#### Extrait du texte ####

L’“ensauvagement” de la France n’est qu’un mythe raciste

La polémique française sur ce terme employé récemment par le ministre de l’Intérieur trouve son écho à l’étranger. Pour cet ancien correspondant britannique, il ne recouvre aucune réalité.

“Que ce soit clair : les récents actes de violence ne doivent pas être passés sous silence ni minimisés”, concède John Litchfield. Mais parler d’“ensauvagement” dans la France en 2020 est pour ce journaliste de Politico “une aberration”.

Il est vrai, rappelle-t-il, que des incidents ultraviolents sont survenus cet été à Bayonne, par exemple, ou à Lyon. Dans le premier cas, un chauffeur de bus a été tué pour avoir rappelé l’obligation du port du masque ; dans le deuxième, une jeune femme est morte après avoir été traînée pendant 800 mètres par une voiture. Il existe aussi l’éternel problème de la violence entre bandes au sein des banlieues françaises. Mais, pour autant, ce terme récemment remis au goût du jour par Marine Le Pen sert avant tout un discours politique.

#### Informations extraites ####

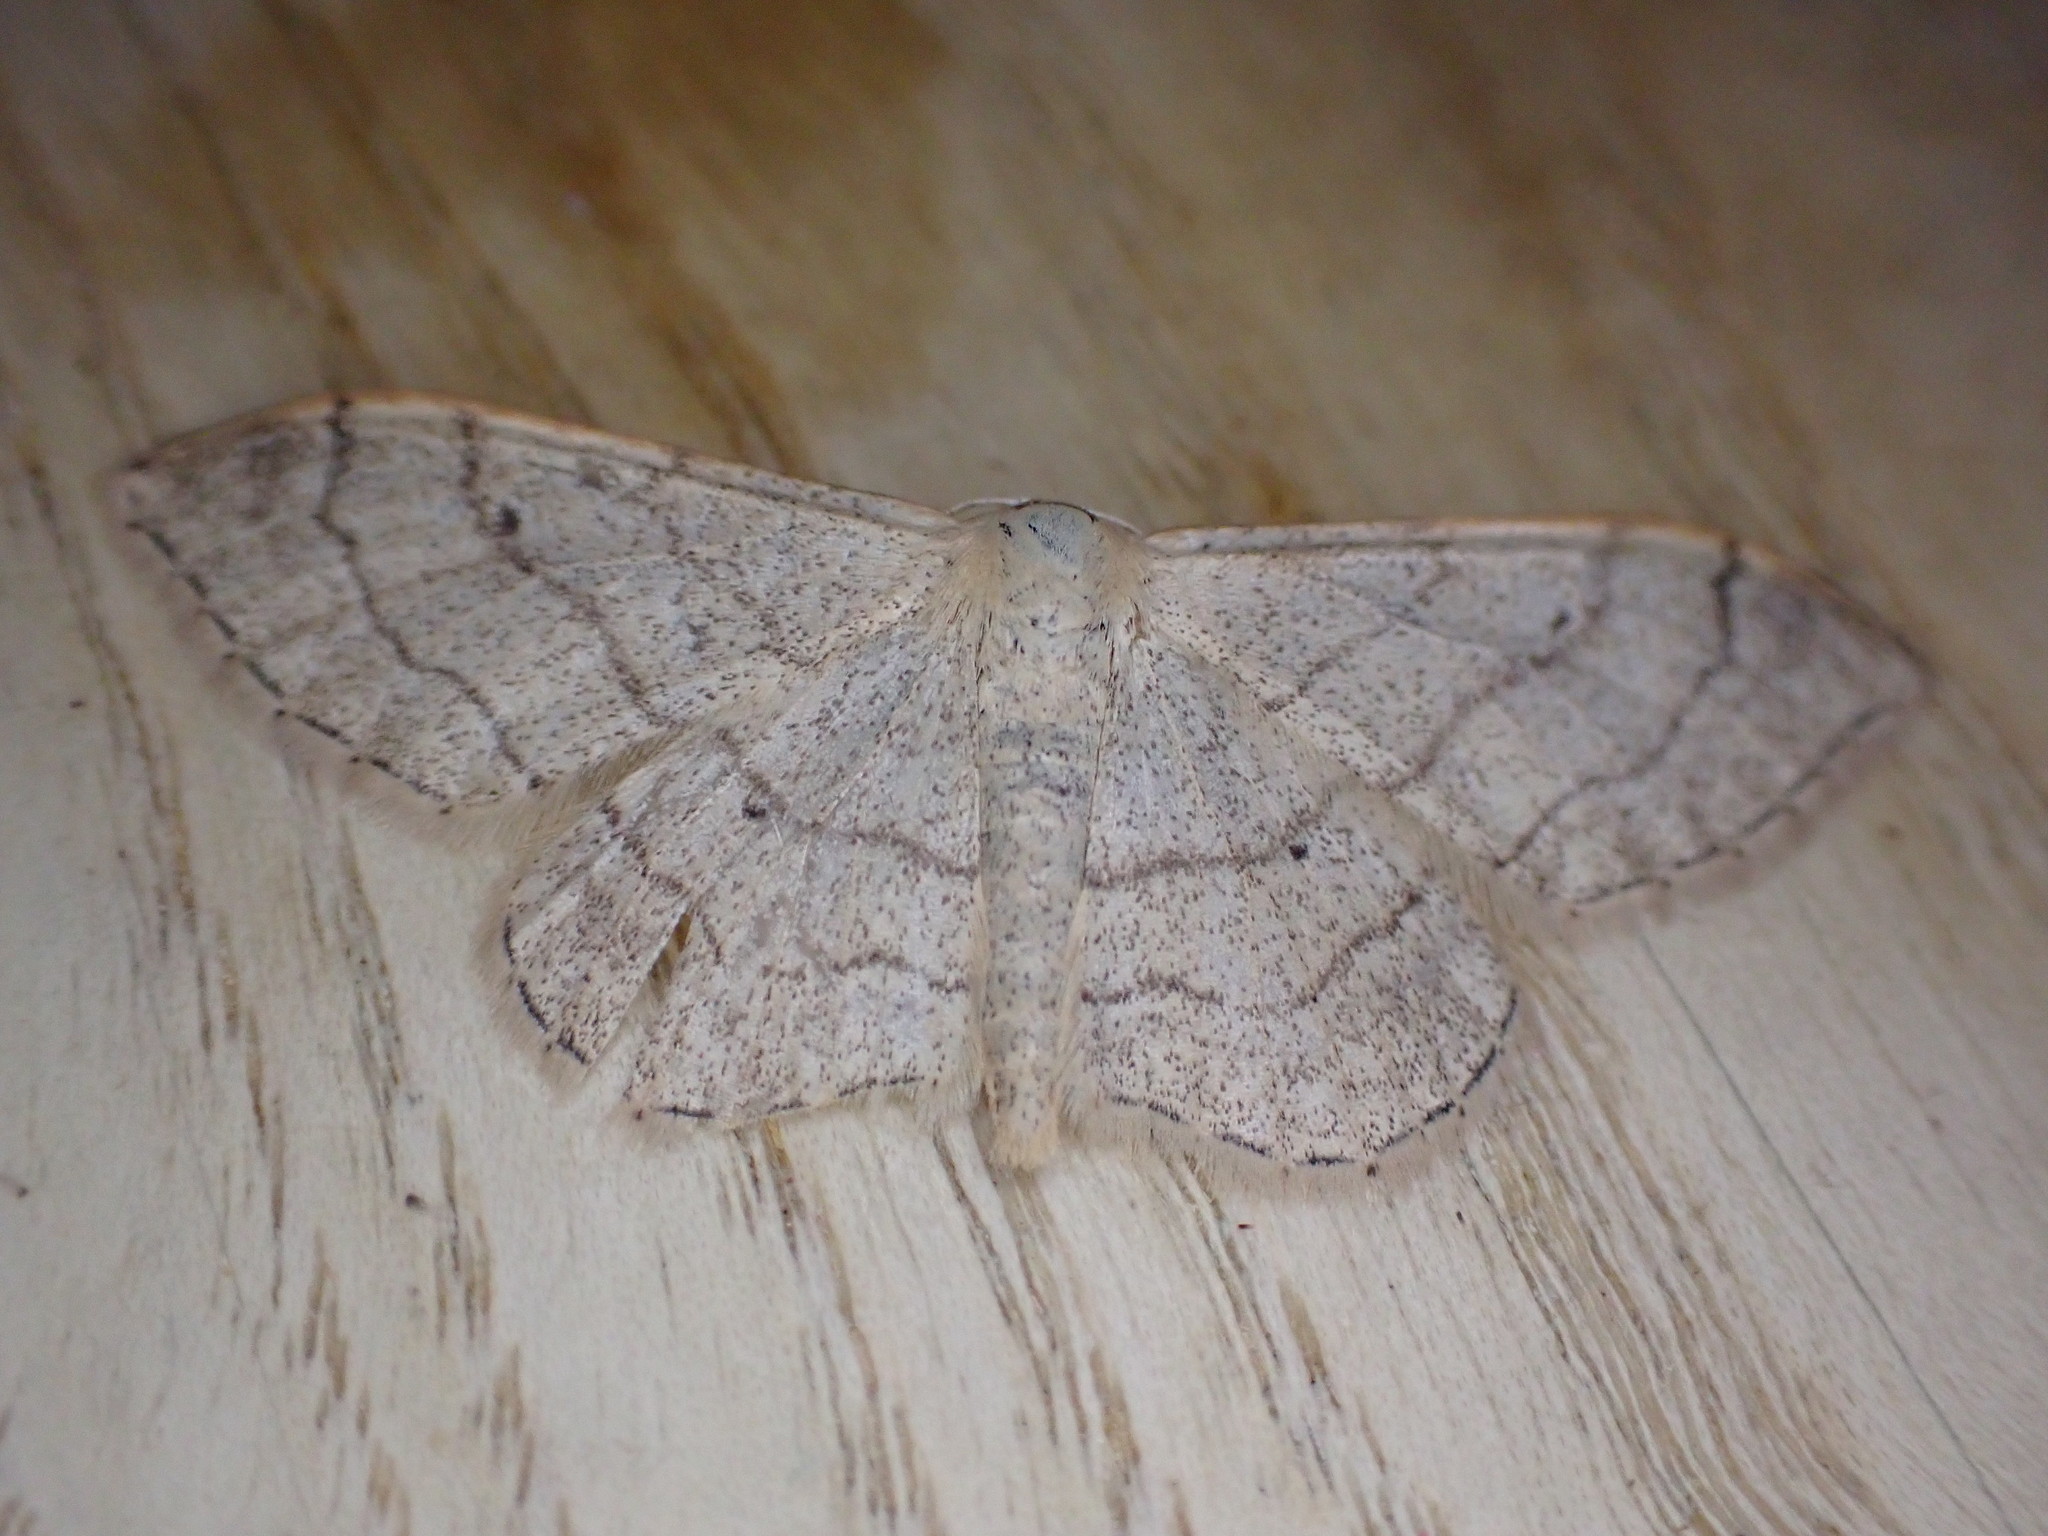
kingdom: Animalia
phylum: Arthropoda
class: Insecta
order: Lepidoptera
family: Geometridae
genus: Idaea
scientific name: Idaea aversata
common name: Riband wave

####

Tâches à réaliser.
a) D'après l'article, sur quelle distance la jeune femme morte à Lyon a-t-elle été traînée par une voiture ?
b) Recopiez le passage de l'article qui va de « Il est vrai, rappelle-t-il, que » à « tout un discours politique. ».
Les entrées n'ont aucun rapport avec l'article.

Corrigé des activités.
a) Sur 800 mètres.

b)
Il est vrai, rappelle-t-il, que des incidents ultraviolents sont survenus cet été à Bayonne, par exemple, ou à Lyon. Dans le premier cas, un chauffeur de bus a été tué pour avoir rappelé l’obligation du port du masque ; dans le deuxième, une jeune femme est morte après avoir été traînée pendant 800 mètres par une voiture. Il existe aussi l’éternel problème de la violence entre bandes au sein des banlieues françaises. Mais, pour autant, ce terme récemment remis au goût du jour par Marine Le Pen sert avant tout un discours politique.